The high-frequency insertion and removal heat dissipation problem of new energy battery swapping equipment: A stable solution using thermal conductive silicone sheets

In the current era of rapid development of the new energy vehicle industry, the battery swapping mode, with its advantage of "minute-level charging", has become one of the core paths to solve the problem of range anxiety. The stable operation of the battery swapping equipment directly determines the charging efficiency and user experience. Among them, the heat dissipation performance is the key technical bottleneck of the battery swapping equipment - the battery modules and power devices inside the equipment will quickly accumulate a large amount of heat during high-frequency insertion and high-power charging and discharging. If the heat cannot be promptly discharged, it will not only lead to a decrease in the equipment's operating efficiency, but also cause safety hazards such as uncontrolled battery heat dissipation and aging of electrical components. Among various heat dissipation materials, conductive silicone sheets, with their unique performance advantages suitable for the battery swapping scenario, have become the ideal choice for solving the heat dissipation problem of battery swapping equipment.

The working environment of battery swapping equipment imposes extremely strict requirements on heat dissipation materials: they must not only have effective heat-conducting capabilities, but also be able to withstand the mechanical vibrations caused by frequent plugging and unplugging, as well as the environmental tests of high and low temperature cycles. At the same time, they must also meet the insulation safety standards under high-voltage electrical conditions. The core characteristics of thermal conductive silicone sheets precisely match these requirements.

From the perspective of thermal conductivity: The thermal conductivity coefficient of the thermal silicone sheet ranges from 1.0 to 13.0 W/m·K. It can be flexibly selected according to the heat dissipation requirements of different components of the battery equipment. Whether it is filling the gap between the battery module and the heat sink base, or the heat conduction between the power module and the aluminum substrate, the thermal silicone sheet can closely adhere to the contact surface, eliminate the thermal resistance caused by the air gap, achieve rapid heat conduction and diffusion, effectively reduce the operating temperature of the components, and avoid the generation of local hotspots.

In terms of scene adaptability: The flexible and compressible nature of the thermal conductive silicone sheet enables it to effectively handle the frequent plugging and unplugging situations of battery swapping equipment. During the long-term use of the equipment, vibrations and deformations are inevitable. However, the thermal conductive silicone sheet can maintain a close fit with the heat dissipation surface through its own elastic changes, without any issues such as detachment or cracking, ensuring the long-term stability of the heat dissipation effect.

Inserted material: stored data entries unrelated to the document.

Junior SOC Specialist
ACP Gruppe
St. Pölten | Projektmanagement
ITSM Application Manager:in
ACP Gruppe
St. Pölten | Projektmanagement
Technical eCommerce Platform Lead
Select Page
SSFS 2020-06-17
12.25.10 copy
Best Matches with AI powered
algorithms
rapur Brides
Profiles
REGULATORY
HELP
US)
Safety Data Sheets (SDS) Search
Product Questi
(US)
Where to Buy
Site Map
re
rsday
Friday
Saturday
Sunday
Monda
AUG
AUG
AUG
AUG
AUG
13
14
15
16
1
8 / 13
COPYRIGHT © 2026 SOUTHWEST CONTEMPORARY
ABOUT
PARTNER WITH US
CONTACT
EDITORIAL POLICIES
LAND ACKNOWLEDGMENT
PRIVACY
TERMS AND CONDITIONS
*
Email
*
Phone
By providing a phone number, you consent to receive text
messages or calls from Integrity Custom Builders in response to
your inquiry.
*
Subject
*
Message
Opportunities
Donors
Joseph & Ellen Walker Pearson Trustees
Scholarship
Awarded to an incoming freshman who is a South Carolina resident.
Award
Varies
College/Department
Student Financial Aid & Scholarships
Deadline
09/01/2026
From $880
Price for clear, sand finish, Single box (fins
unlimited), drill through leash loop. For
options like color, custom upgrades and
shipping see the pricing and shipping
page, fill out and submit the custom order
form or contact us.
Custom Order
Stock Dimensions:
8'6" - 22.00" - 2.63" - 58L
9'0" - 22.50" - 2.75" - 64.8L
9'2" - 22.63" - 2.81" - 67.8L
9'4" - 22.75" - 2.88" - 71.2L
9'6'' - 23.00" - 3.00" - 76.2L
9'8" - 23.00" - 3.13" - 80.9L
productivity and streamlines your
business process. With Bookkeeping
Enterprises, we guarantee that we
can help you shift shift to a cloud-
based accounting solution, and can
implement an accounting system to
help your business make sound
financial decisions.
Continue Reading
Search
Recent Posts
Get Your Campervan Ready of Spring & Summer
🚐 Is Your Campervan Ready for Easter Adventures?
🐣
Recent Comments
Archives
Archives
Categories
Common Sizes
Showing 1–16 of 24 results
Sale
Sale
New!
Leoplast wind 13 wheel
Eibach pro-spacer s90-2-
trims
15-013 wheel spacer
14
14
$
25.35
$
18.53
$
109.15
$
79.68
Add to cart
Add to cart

In terms of insulation safety: it is another core highlight of the thermal conductive silicone sheet. The internal components of the battery replacement equipment involve high-voltage circuits, and the heat dissipation materials must have excellent electrical insulation properties. The insulation strength of the thermal conductive silicone sheet is very reliable and complies with the UL94 V-0 flame retardant grade. It can not only prevent electrical conduction risks along the heat transfer path but also effectively stop the spread of fire when exposed to open flames, providing a dual guarantee for the safe operation of the battery replacement equipment.
 

In addition, the ease of installation of the thermal conductive silicone sheet also brings significant advantages to the production and assembly of battery swapping equipment. Compared with traditional thermal pastes and thermal gels, the thermal conductive silicone sheet does not require additional curing time and can be directly cut and adhered, simplifying the assembly process, significantly improving production efficiency, and also reducing the difficulty and cost of later maintenance.

Selecting the appropriate thermal conductive silicone sheet can not only enhance the operational stability and service life of the battery swapping equipment, but also provide a solid material support for the high-quality development of the battery swapping mode in new energy vehicles.